Aim of the task>
Give every line of the data below as a JSON list of strings, one string per line, with blank lines and the pictures left out.

Entries supplied>
■ ■ ■ ■

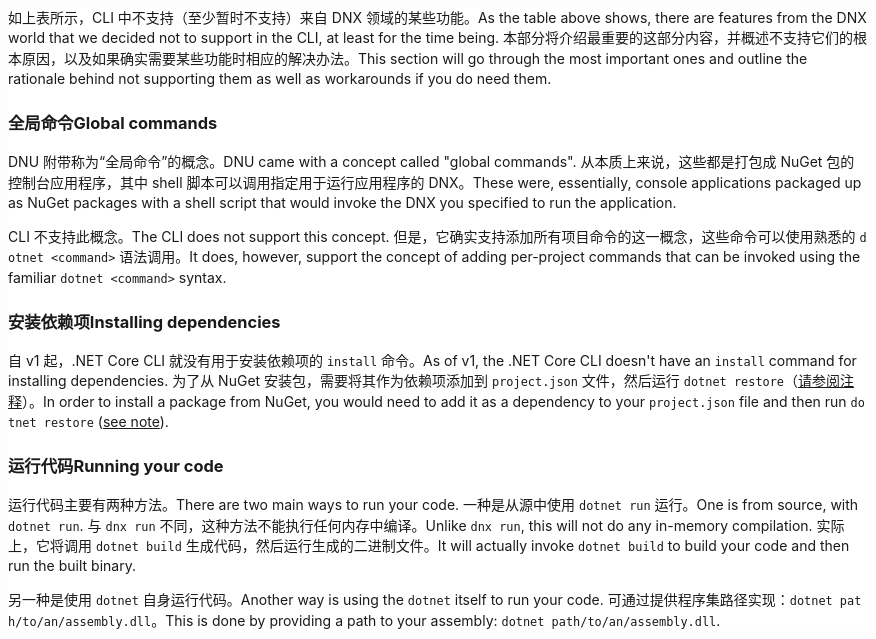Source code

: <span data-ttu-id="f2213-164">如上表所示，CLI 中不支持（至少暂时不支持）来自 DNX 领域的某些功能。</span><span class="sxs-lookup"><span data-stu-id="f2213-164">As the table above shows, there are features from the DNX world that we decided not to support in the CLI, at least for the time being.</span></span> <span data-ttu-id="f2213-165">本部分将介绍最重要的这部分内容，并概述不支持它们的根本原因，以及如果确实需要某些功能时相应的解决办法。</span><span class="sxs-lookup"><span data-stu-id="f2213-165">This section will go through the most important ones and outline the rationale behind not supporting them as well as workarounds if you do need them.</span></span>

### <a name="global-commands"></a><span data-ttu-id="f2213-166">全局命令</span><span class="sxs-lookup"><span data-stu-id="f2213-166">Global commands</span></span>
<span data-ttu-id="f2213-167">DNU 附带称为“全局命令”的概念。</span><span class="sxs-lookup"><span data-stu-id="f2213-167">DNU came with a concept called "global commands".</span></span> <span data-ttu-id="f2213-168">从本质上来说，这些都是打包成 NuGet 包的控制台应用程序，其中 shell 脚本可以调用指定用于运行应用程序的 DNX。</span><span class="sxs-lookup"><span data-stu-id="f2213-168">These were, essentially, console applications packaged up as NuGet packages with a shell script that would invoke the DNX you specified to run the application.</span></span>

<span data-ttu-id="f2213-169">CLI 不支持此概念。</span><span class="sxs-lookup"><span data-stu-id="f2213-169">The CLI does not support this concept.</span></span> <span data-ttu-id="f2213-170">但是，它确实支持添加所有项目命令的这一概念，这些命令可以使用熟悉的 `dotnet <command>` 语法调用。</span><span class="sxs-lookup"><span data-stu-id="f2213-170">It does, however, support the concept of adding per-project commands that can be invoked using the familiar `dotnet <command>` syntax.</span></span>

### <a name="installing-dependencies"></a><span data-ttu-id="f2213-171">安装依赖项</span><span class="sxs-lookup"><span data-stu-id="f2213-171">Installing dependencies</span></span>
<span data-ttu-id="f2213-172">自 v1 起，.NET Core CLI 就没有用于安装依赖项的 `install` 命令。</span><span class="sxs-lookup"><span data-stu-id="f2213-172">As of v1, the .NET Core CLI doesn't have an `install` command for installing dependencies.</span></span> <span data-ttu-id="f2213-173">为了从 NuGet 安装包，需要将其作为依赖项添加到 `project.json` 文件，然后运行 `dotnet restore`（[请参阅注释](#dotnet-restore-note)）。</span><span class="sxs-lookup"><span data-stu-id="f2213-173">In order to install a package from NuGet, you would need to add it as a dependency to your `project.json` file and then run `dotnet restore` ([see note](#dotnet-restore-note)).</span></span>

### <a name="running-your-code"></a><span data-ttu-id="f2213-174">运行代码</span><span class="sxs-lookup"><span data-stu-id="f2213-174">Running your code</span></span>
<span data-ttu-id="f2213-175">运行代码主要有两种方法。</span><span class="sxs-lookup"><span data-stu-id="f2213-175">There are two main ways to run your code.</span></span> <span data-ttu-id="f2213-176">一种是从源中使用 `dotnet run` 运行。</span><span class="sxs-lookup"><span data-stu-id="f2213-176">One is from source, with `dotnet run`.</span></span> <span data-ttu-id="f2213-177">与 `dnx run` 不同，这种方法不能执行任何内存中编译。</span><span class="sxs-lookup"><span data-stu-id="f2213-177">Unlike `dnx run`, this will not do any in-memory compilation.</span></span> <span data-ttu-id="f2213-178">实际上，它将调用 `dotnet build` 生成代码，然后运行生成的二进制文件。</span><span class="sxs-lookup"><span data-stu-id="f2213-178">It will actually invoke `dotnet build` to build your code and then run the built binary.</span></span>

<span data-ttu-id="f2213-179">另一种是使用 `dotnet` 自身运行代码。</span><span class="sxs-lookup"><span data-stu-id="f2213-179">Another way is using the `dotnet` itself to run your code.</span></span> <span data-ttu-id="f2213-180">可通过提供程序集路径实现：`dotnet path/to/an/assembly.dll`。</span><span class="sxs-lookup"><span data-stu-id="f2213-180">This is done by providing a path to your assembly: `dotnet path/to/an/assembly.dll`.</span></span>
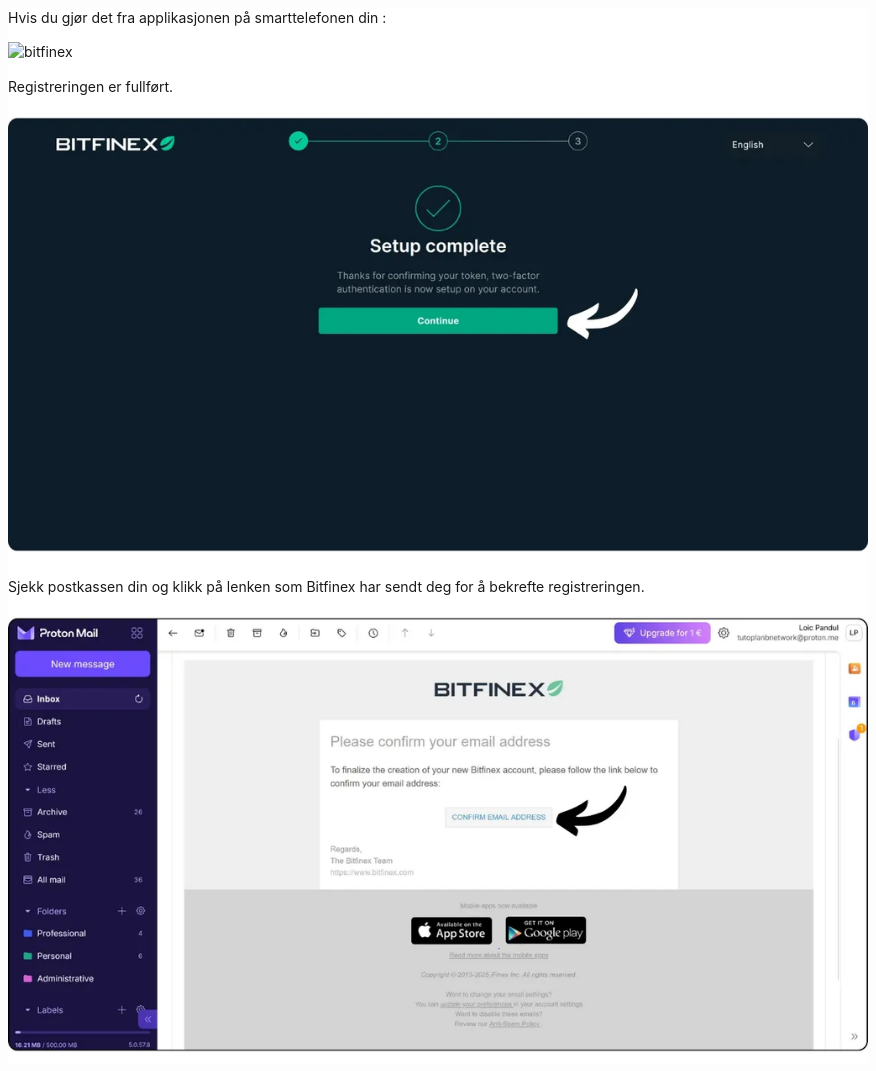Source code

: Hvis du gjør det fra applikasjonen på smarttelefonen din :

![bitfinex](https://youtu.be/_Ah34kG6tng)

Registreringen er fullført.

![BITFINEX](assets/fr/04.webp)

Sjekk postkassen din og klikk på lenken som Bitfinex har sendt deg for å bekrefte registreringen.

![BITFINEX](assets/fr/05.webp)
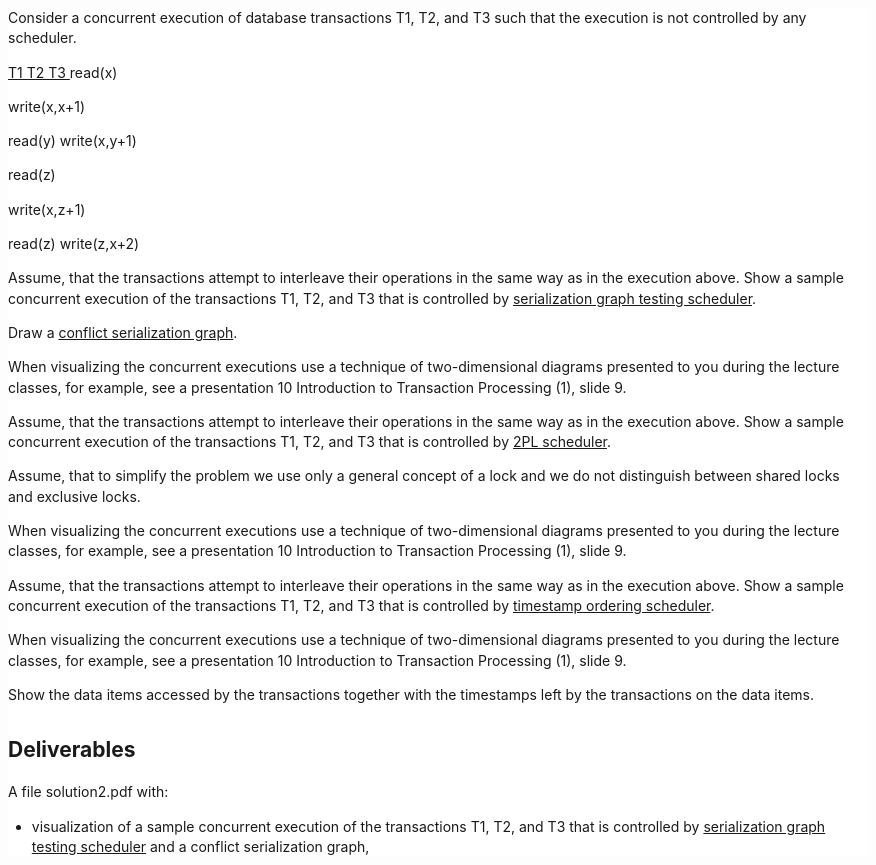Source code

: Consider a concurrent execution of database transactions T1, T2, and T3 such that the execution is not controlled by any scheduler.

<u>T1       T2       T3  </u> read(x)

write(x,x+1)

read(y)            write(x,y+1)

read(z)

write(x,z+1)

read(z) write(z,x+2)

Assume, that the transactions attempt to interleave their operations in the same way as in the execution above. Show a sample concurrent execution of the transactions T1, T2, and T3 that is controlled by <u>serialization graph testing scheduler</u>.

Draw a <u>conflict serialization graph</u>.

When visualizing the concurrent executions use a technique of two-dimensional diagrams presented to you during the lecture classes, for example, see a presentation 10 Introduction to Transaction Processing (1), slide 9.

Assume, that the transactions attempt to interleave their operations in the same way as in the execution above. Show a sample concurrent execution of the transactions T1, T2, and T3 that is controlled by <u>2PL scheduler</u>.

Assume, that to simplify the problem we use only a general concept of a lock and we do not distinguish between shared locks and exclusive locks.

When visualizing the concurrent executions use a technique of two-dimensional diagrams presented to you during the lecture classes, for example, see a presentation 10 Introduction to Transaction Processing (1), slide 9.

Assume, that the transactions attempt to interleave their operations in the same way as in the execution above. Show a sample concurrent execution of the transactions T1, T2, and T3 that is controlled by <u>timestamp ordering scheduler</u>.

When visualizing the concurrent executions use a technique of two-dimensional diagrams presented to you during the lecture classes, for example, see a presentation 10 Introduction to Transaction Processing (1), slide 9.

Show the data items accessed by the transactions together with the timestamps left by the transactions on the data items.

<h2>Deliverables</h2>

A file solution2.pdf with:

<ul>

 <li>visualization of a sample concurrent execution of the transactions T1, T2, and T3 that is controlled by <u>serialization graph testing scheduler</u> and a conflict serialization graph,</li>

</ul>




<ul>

■ ■ ■ ■

Completed exercise>
[
  "Source code",
  ": <span data-ttu-id=\"f2213-164\">如上表所示，CLI 中不支持（至少暂时不支持）来自 DNX 领域的某些功能。</span><span class=\"sxs-lookup\"><span data-stu-id=\"f2213-164\">As the table above shows, there are features from the DNX world that we decided not to support in the CLI, at least for the time being.</span></span> <span data-ttu-id=\"f2213-165\">本部分将介绍最重要的这部分内容，并概述不支持它们的根本原因，以及如果确实需要某些功能时相应的解决办法。</span><span class=\"sxs-lookup\"><span data-stu-id=\"f2213-165\">This section will go through the most important ones and outline the rationale behind not supporting them as well as workarounds if you do need them.</span></span>",
  "### <a name=\"global-commands\"></a><span data-ttu-id=\"f2213-166\">全局命令</span><span class=\"sxs-lookup\"><span data-stu-id=\"f2213-166\">Global commands</span></span>",
  "<span data-ttu-id=\"f2213-167\">DNU 附带称为“全局命令”的概念。</span><span class=\"sxs-lookup\"><span data-stu-id=\"f2213-167\">DNU came with a concept called \"global commands\".</span></span> <span data-ttu-id=\"f2213-168\">从本质上来说，这些都是打包成 NuGet 包的控制台应用程序，其中 shell 脚本可以调用指定用于运行应用程序的 DNX。</span><span class=\"sxs-lookup\"><span data-stu-id=\"f2213-168\">These were, essentially, console applications packaged up as NuGet packages with a shell script that would invoke the DNX you specified to run the application.</span></span>",
  "<span data-ttu-id=\"f2213-169\">CLI 不支持此概念。</span><span class=\"sxs-lookup\"><span data-stu-id=\"f2213-169\">The CLI does not support this concept.</span></span> <span data-ttu-id=\"f2213-170\">但是，它确实支持添加所有项目命令的这一概念，这些命令可以使用熟悉的 `dotnet <command>` 语法调用。</span><span class=\"sxs-lookup\"><span data-stu-id=\"f2213-170\">It does, however, support the concept of adding per-project commands that can be invoked using the familiar `dotnet <command>` syntax.</span></span>",
  "### <a name=\"installing-dependencies\"></a><span data-ttu-id=\"f2213-171\">安装依赖项</span><span class=\"sxs-lookup\"><span data-stu-id=\"f2213-171\">Installing dependencies</span></span>",
  "<span data-ttu-id=\"f2213-172\">自 v1 起，.NET Core CLI 就没有用于安装依赖项的 `install` 命令。</span><span class=\"sxs-lookup\"><span data-stu-id=\"f2213-172\">As of v1, the .NET Core CLI doesn't have an `install` command for installing dependencies.</span></span> <span data-ttu-id=\"f2213-173\">为了从 NuGet 安装包，需要将其作为依赖项添加到 `project.json` 文件，然后运行 `dotnet restore`（[请参阅注释](#dotnet-restore-note)）。</span><span class=\"sxs-lookup\"><span data-stu-id=\"f2213-173\">In order to install a package from NuGet, you would need to add it as a dependency to your `project.json` file and then run `dotnet restore` ([see note](#dotnet-restore-note)).</span></span>",
  "### <a name=\"running-your-code\"></a><span data-ttu-id=\"f2213-174\">运行代码</span><span class=\"sxs-lookup\"><span data-stu-id=\"f2213-174\">Running your code</span></span>",
  "<span data-ttu-id=\"f2213-175\">运行代码主要有两种方法。</span><span class=\"sxs-lookup\"><span data-stu-id=\"f2213-175\">There are two main ways to run your code.</span></span> <span data-ttu-id=\"f2213-176\">一种是从源中使用 `dotnet run` 运行。</span><span class=\"sxs-lookup\"><span data-stu-id=\"f2213-176\">One is from source, with `dotnet run`.</span></span> <span data-ttu-id=\"f2213-177\">与 `dnx run` 不同，这种方法不能执行任何内存中编译。</span><span class=\"sxs-lookup\"><span data-stu-id=\"f2213-177\">Unlike `dnx run`, this will not do any in-memory compilation.</span></span> <span data-ttu-id=\"f2213-178\">实际上，它将调用 `dotnet build` 生成代码，然后运行生成的二进制文件。</span><span class=\"sxs-lookup\"><span data-stu-id=\"f2213-178\">It will actually invoke `dotnet build` to build your code and then run the built binary.</span></span>",
  "<span data-ttu-id=\"f2213-179\">另一种是使用 `dotnet` 自身运行代码。</span><span class=\"sxs-lookup\"><span data-stu-id=\"f2213-179\">Another way is using the `dotnet` itself to run your code.</span></span> <span data-ttu-id=\"f2213-180\">可通过提供程序集路径实现：`dotnet path/to/an/assembly.dll`。</span><span class=\"sxs-lookup\"><span data-stu-id=\"f2213-180\">This is done by providing a path to your assembly: `dotnet path/to/an/assembly.dll`.</span></span>",
  "Source code",
  ": Hvis du gjør det fra applikasjonen på smarttelefonen din :",
  "![bitfinex](https://youtu.be/_Ah34kG6tng)",
  "Registreringen er fullført.",
  "![BITFINEX](assets/fr/04.webp)",
  "Sjekk postkassen din og klikk på lenken som Bitfinex har sendt deg for å bekrefte registreringen.",
  "![BITFINEX](assets/fr/05.webp)",
  "Source code",
  ": Consider a concurrent execution of database transactions T1, T2, and T3 such that the execution is not controlled by any scheduler.",
  "<u>T1       T2       T3  </u> read(x)",
  "write(x,x+1)",
  "read(y)            write(x,y+1)",
  "read(z)",
  "write(x,z+1)",
  "read(z) write(z,x+2)",
  "Assume, that the transactions attempt to interleave their operations in the same way as in the execution above. Show a sample concurrent execution of the transactions T1, T2, and T3 that is controlled by <u>serialization graph testing scheduler</u>.",
  "Draw a <u>conflict serialization graph</u>.",
  "When visualizing the concurrent executions use a technique of two-dimensional diagrams presented to you during the lecture classes, for example, see a presentation 10 Introduction to Transaction Processing (1), slide 9.",
  "Assume, that the transactions attempt to interleave their operations in the same way as in the execution above. Show a sample concurrent execution of the transactions T1, T2, and T3 that is controlled by <u>2PL scheduler</u>.",
  "Assume, that to simplify the problem we use only a general concept of a lock and we do not distinguish between shared locks and exclusive locks.",
  "When visualizing the concurrent executions use a technique of two-dimensional diagrams presented to you during the lecture classes, for example, see a presentation 10 Introduction to Transaction Processing (1), slide 9.",
  "Assume, that the transactions attempt to interleave their operations in the same way as in the execution above. Show a sample concurrent execution of the transactions T1, T2, and T3 that is controlled by <u>timestamp ordering scheduler</u>.",
  "When visualizing the concurrent executions use a technique of two-dimensional diagrams presented to you during the lecture classes, for example, see a presentation 10 Introduction to Transaction Processing (1), slide 9.",
  "Show the data items accessed by the transactions together with the timestamps left by the transactions on the data items.",
  "<h2>Deliverables</h2>",
  "A file solution2.pdf with:",
  "<ul>",
  " <li>visualization of a sample concurrent execution of the transactions T1, T2, and T3 that is controlled by <u>serialization graph testing scheduler</u> and a conflict serialization graph,</li>",
  "</ul>",
  "<ul>"
]